Webber admits to errors on final lap
Date published : 13 Mar 2010 - 14:17:41
Mark Webber admitted he only had himself to blame for the five-car gap between himself and pole-sitting team-mate Sebastian Vettel after making two errors on his final qualifying lap in Bahrain.
The Australian had appeared close on pace to his young stable-mate throughout practice and set the fourth and third fastest times in Q1 and Q2 respectively, but found himself only sixth on the grid after lapping almost 1.2s slower than Vettel on his last run.
He revealed he lost an initial amount of time when he locked up his tyre tyres going into the tight right-handed turn 16, before making another error later round the lap as he tried to make up the time.

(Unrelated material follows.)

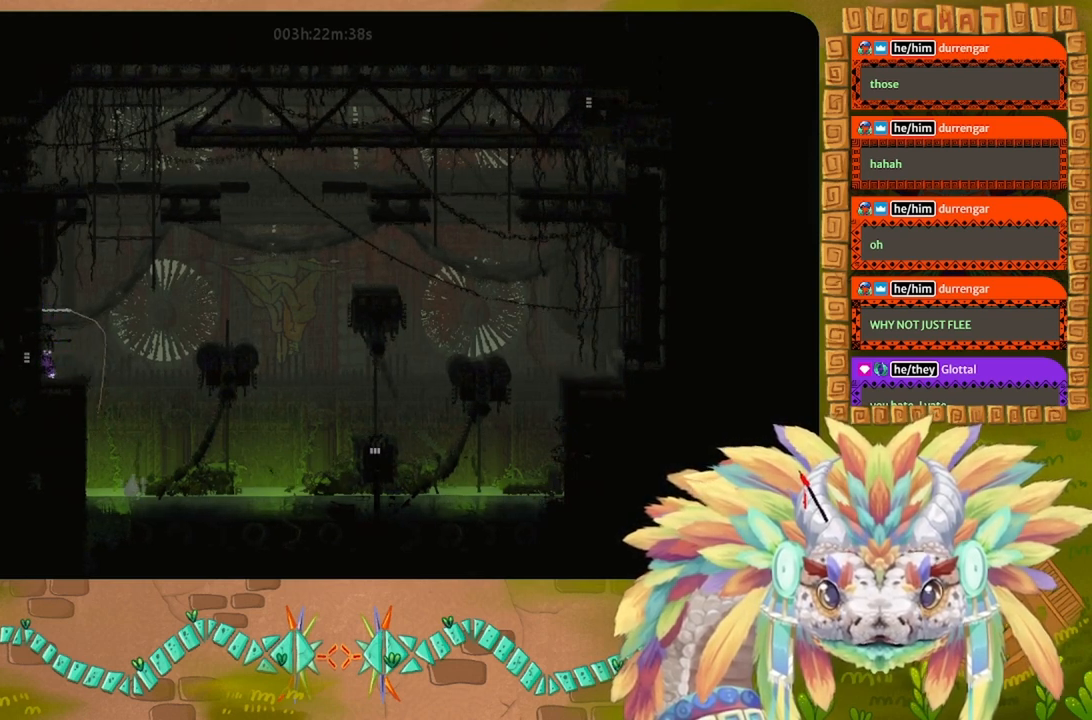
{"keys": [], "events": [[167, "g", "down"], [167, "right", "up"], [333, "g", "up"]]}
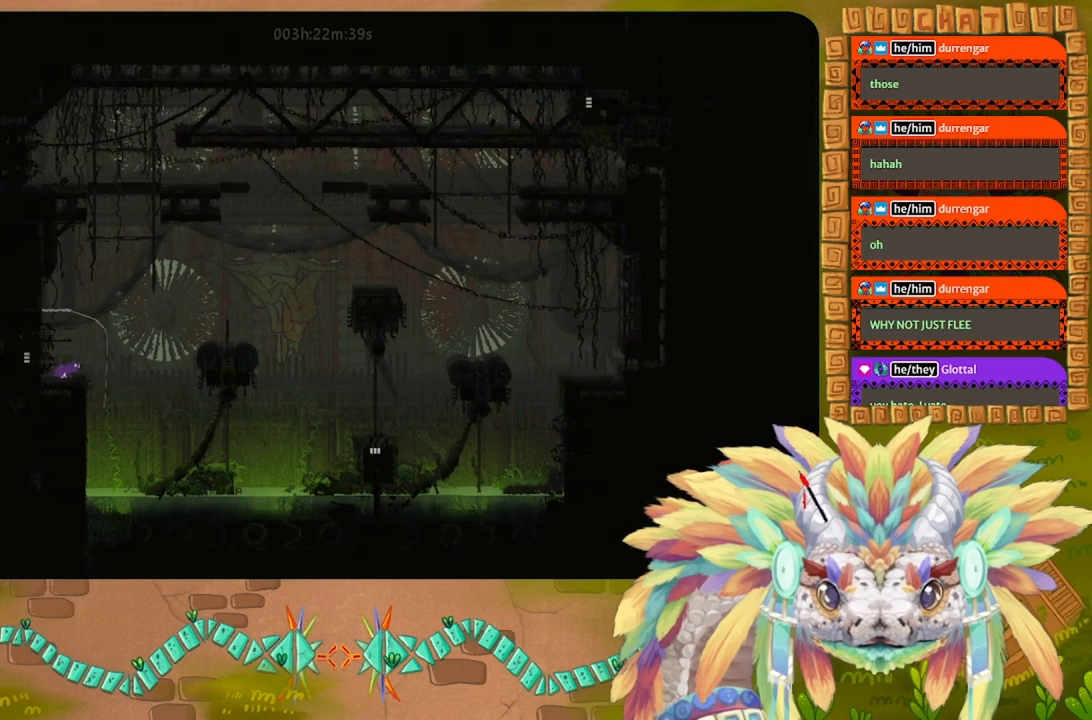
{"keys": [], "events": [[33, "right", "down"], [100, "right", "up"], [133, "up", "down"], [267, "g", "down"], [267, "up", "up"], [400, "g", "up"]]}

Sector two I stuffed up turn 16, he told reporters.
I had a big rear lock up into there, which was a bit of a surprise.
I lost about two and a half tenths in there and I was trying to get it back in [turn] 19 and managed to lose myself another four tenths.
So, yeah, [it was a] very frustrating middle sector for me hence I dropped a few rows unfortunately with that.
But while a cleaner lap would have at least put him onto the second row, Webber was not too downhearted about his position on the grid given the undoubted pace of the RB6 and is now looking forward to seeing what he can do in Sunday's race.
Yes, [I'm] back a bit, [but] long, long afternoon tomorrow looking forward to seeing how it's going to go, he said.
It's a great start for us obviously to have a car showing this quality of performance early on.
Also on a track you could argue would be a pretty testing circuit for us in terms of layout. So that's another feather in our gap for today, only.
Tomorrow is a whole new ball game and we are in a good position of course Sebastian is in a great position, but I'm not in too bad a position and we can move forwards from there.
Although the team suffered several mechanical problems in Friday's practice running and appeared to be behind both Ferrari and McLaren on outright pace, Webber insists the team made very few changes to the car overnight adding that varying fuel loads in play during practice had still made the true picture hard to gauge.
We didn't really know what people were doing yesterday with the fuel loads, Webber added.
It looks like people were running a little bit lighter than us, maybe.
This team works hard like a lot of other teams do in the pit lane but we keep our head down and try to keep focus, and the car was not that different to what it was yesterday apart from the fuel loads.